Sabato, 03 Giugno 2017 - 18:19 Comunicato 1476

Pier Carlo Padoan: The EU Should Work Together to Promote "Inclusive Growth"

For the second time in a row, Italian Finance Minister Pier Carlo Padoan attends the Trento Economics Festival: a momentous occasion to evaluate the economic performance of our country. is an unexpected 1.2% growth of GDP in Italy encouraging enough to pull ourselves out of the crisis? Is the budget for 2018 is intelligently defined or do we need additional intervention to avoid VAT increase up to 25%? Does the rise of nationalistic, sovereignist, and populist parties change the European agenda? Minister Padoan replies thoughtfully and authoritatively to these questions surrounding the current political and financial situation in Italy in his speech and debate with Valentina Romei, editor at the Financial Times, and Alberto Faustini, editor-in-chief at the local newspaper “Trentino”.
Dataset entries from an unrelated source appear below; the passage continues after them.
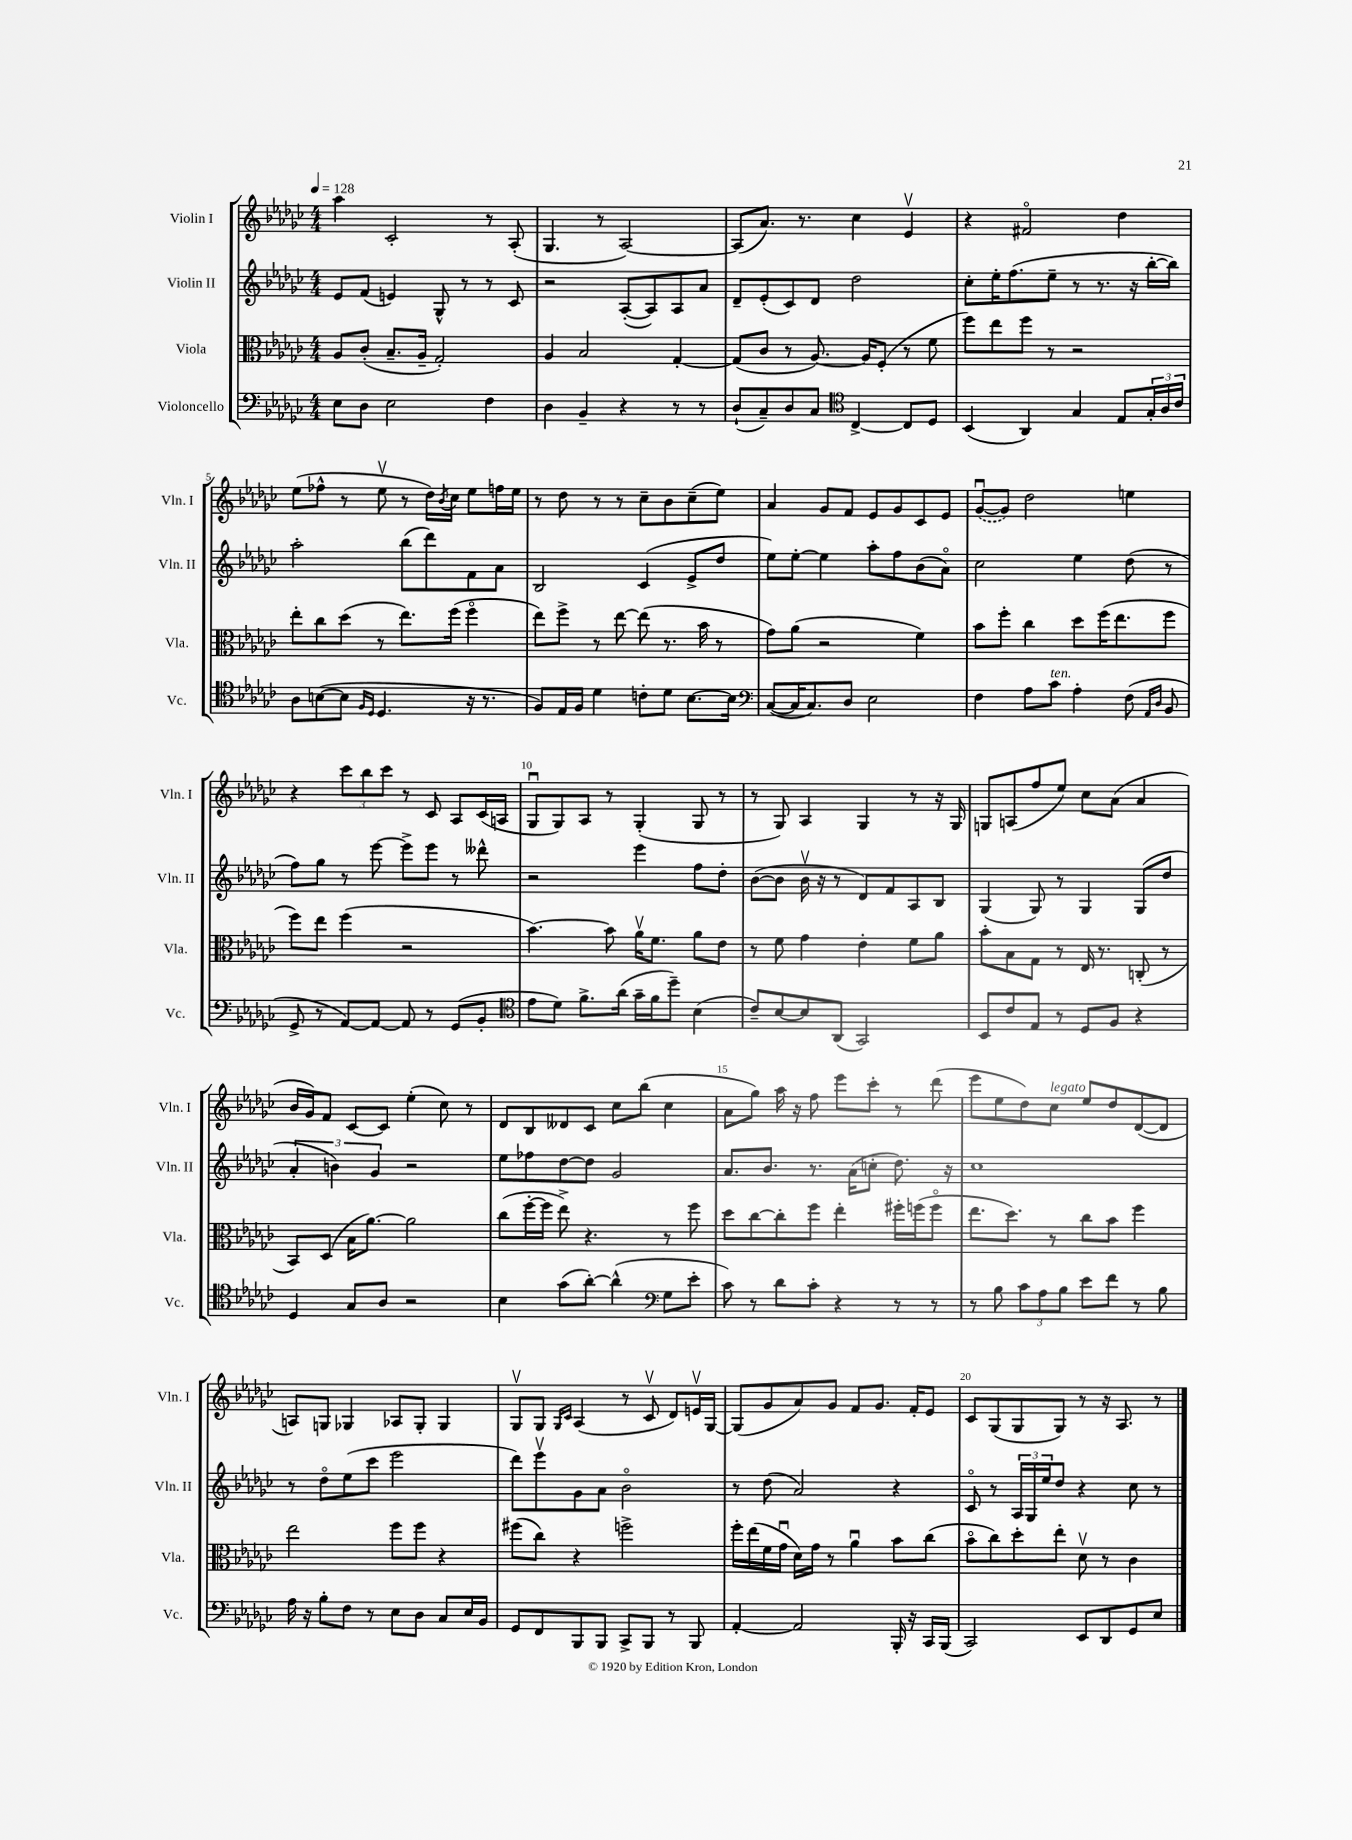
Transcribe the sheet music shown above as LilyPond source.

<<
\new StaffGroup <<
\new Staff = "s0" \with { instrumentName = "Violin I" shortInstrumentName = "Vln. I" } {
    \clef treble \key ges \major \numericTimeSignature \time 4/4 \tempo 4 = 128
    aes''4 ces'2-. r8 aes8-.( |
    ges4. r8 aes2~) |
    aes8( aes'8.) r8. ces''4 ees'4\upbow |
    r4 fis'2\flageolet des''4 |
    ees''8( fes''8-^ r8 ees''8\upbow r8 des''16) \acciaccatura { bes'8 } ces''16 ees''8 f''16 ees''16 |
    r8 des''8 r8 r8 ces''8-- bes'8 ces''8--( ees''8) |
    aes'4 ges'8 f'8 ees'8 ges'8 ces'8 ees'8 |
    \once \slurDashed ges'8~\downbow( ges'8) des''2 e''4 |
    r4 \tuplet 3/2 { ces'''8 bes''8 ces'''8 } r8 ces'8 aes8 ces'16( a16 |
    ges8\downbow ges8) aes8 r8 ges4-.( ges8 r8 |
    r8 ges8) aes4 ges4 r8 r16 ges16 |
    g8 a8( f''8 ees''8) ces''8 aes'8( aes'4 |
    bes'16 ges'16) f'8 ces'8~ ces'8 ees''4-.( ces''8) r8 |
    des'8 bes8 deses'8 ces'8 ces''8 bes''8( ces''4 |
    aes'8 ges''8) aes''16 r16 f''8 ees'''8 ces'''8-. r8 des'''8( |
    ees'''8 ees''8 des''8) ces''8^\markup { \italic "legato" } ees''8 des''8 des'8~( des'8 |
    a8) g8 ges4 aes8 ges8-. ges4 |
    ges8\upbow ges8 \grace { ges16 ces'16 } aes4( r8 ces'8\upbow des'8) e'16\upbow ges16~ |
    ges8( ges'8 aes'8) ges'8 f'8 ges'8. f'16-. ees'8 |
    ces'8 ges8( ges8 ges8) r8 r16 aes8. r8 \bar "|." |
}
\new Staff = "s1" \with { instrumentName = "Violin II" shortInstrumentName = "Vln. II" } {
    \clef treble \key ges \major \numericTimeSignature \time 4/4
    ees'8 f'8( e'4) ges8-^ r8 r8 ces'8 |
    r2 aes8~-.( aes8) aes8 aes'8 |
    des'8-- ees'8-.( ces'8) des'8 des''2 |
    ces''8-. ees''16-. f''8.( ees''8-- r8 r8. r16 bes''16~-. bes''16) |
    aes''2-. bes''8( des'''8) f'8 aes'8 |
    bes2 ces'4( ees'8-> des''8 |
    ees''8) ees''8~-. ees''4 aes''8-. f''8 bes'8( aes'8\flageolet) |
    ces''2 ees''4 des''8( r8 |
    f''8) ges''8 r8 ees'''8~ ees'''8-> ees'''8 r8 deses'''8-^ |
    r2 ees'''4 f''8 des''8-. |
    bes'8~( bes'8 bes'16\upbow r16 r8 des'8) f'8 aes8 bes8 |
    ges4( ges8) r8 ges4 ges8( des''8 |
    \tuplet 3/2 { aes'4-. b'4) ges'4 } r2 |
    ees''8 fes''8 des''8~ des''8 ges'2 |
    aes'8. bes'8. r8. aes'16( c''8-. des''8.) r16 |
    ces''1 |
    r8 des''8\flageolet ees''8( ces'''8 ees'''2 |
    des'''8) ees'''8\upbow ges'8 aes'8 bes'2\flageolet |
    r8 des''8( aes'2) r4 |
    ces'8\flageolet r8 \tuplet 3/2 { aes16 ges16 ees''16 } des''8 r4 ces''8 r8 \bar "|." |
}
\new Staff = "s2" \with { instrumentName = "Viola" shortInstrumentName = "Vla." } {
    \clef alto \key ges \major \numericTimeSignature \time 4/4
    aes8 ces'8-.( bes8.-- aes16-- ges2-.) |
    aes4 bes2 ges4~-. |
    ges8( ces'8 r8 aes8.~) aes16 f8-.( r8 f'8 |
    f''8) ees''8 f''8 r8 r2 |
    ees''8-. ces''8 des''8( r8 ees''8.) f''16( f''4\flageolet |
    ees''8) f''8-> r8 ees''8~ ees''8( r8. bes'16 r8 |
    ges'8) aes'8( r2 f'4) |
    bes'8 f''8-. ces''4 des''8 f''16( ees''8. f''8 |
    f''8) ees''8 f''4( r2 |
    bes'4.~) bes'8 aes'16\upbow f'8. aes'8 ees'8 |
    r8 f'8 ges'4 ees'4-. f'8 aes'8 |
    bes'8-. bes8 ges8 r8 ees16 r8. c8-.( r8 |
    bes,8) des8( bes16 aes'8.~) aes'2 |
    ces''8( f''16~-. f''16 ees''8->) r4. r8 f''8 |
    des''8 ces''8~ ces''8-. f''8 ees''4-. fis''16-. f''16( f''8\flageolet |
    ees''8. des''8.) r8 ces''8 bes'8 f''4 |
    ees''2 f''8 f''8 r4 |
    fis''8( ces''8) r4 f''2-> |
    f''16-. ees''16( f'16 ges'16\downbow des'16) ges'16 r8 aes'4\downbow bes'8 ces''8( |
    bes'8\flageolet ces''8) des''8-. ees''8-. des'8\upbow r8 ces'4 \bar "|." |
}
\new Staff = "s3" \with { instrumentName = "Violoncello" shortInstrumentName = "Vc." } {
    \clef bass \key ges \major \numericTimeSignature \time 4/4
    ees8 des8 ees2 f4 |
    des4 bes,4-- r4 r8 r8 |
    des8-!( ces8--) des8 ces8 \clef tenor ces4~-> ces8 des8 |
    bes,4( aes,4) ges4 ees8 \tuplet 3/2 { ges16-. aes16 ces'16 } |
    aes8 b8~( b8 \grace { f16 des16 } des4. r16 r8. |
    f8) ees16 f16 des'4 c'8-. des'8 bes8.~ bes16 |
    \clef bass ces8~( ces16 ces8.) des8 ees2 |
    f4 aes8 ces'8^\markup { \italic "ten." } aes4-. f8( \grace { aes,16 des16 } bes,8 |
    ges,8-> r8 aes,8~) aes,8~ aes,8 r8 ges,8( bes,8-. |
    \clef tenor ees'8 des'8) f'8.-> aes'16( ges'16-- f'16 des''8--) bes4( |
    ces'8--) bes8~ bes8 aes,8( ges,2) |
    bes,8 ces'8 ees8 r8 des8 f8 r4 |
    des4 ges8 aes8 r2 |
    bes4 ges'8( aes'8~-.) aes'4-^( \clef bass ges8 ees'8-. |
    ces'8) r8 des'8 ces'8-. r4 r8 r8 |
    r8 bes8 \tuplet 3/2 { ces'8 aes8 bes8 } ees'8 f'8 r8 bes8 |
    aes16 r16 bes8-. f8 r8 ees8 des8 ces8 ees16 bes,16 |
    ges,8 f,8 bes,,8 bes,,8 ces,8-> bes,,8 r8 bes,,8 |
    aes,4~-. aes,2 bes,,16-. r16 ces,16 bes,,16( |
    ces,2) ees,8 des,8 ges,8 ees8 \bar "|." |
}
>>
>>
\layout { \context { \Score \override BarNumber.break-visibility = ##(#f #t #t) barNumberVisibility = #(every-nth-bar-number-visible 5) } }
In Padoan's response to the question of whether or not he takes comfort in the positive data on Italian GDP growth, he states that “forecasts for the future of Italian economy could be even better performing, nevertheless we should not forget that international financial crisis costed our economy -10% of GDP”. He continues that “there is another negative heritage found in the unresolved issues that followed the crisis, an insurmountable amount of public debt and a lack of reforms”. To overcome this, Italy must call on the European Union for help.

The Italian request to the European Union for a “discount” of 9 billion euro for the next budget law concerns not only Italy but also all European countries. The White Paper proposed by the European Commission a few days ago is going in the right direction, in Minister Padoan’s opinion. Yet, he does believe that Italy, France and Germany should work together in order to implement an “inclusive growth” or a “union in technological innovation”. At the same time, in Europe more broadly a balance needs to be found among member states in sharing economic risks. In short, European countries should apply the same spirit they use for establishing the European Central Bank in other sectors of the European political economy. Turning his focus to the national, Italian level, concerning the crisis management of Italian banks as Monte dei Paschi di Siena and Veneto Banca, Padoan explains that “the only realistic option to find a way out [of the financial crisis] is a precautionary and sustainable re-capitalizing of suffering banks, without state intervention”.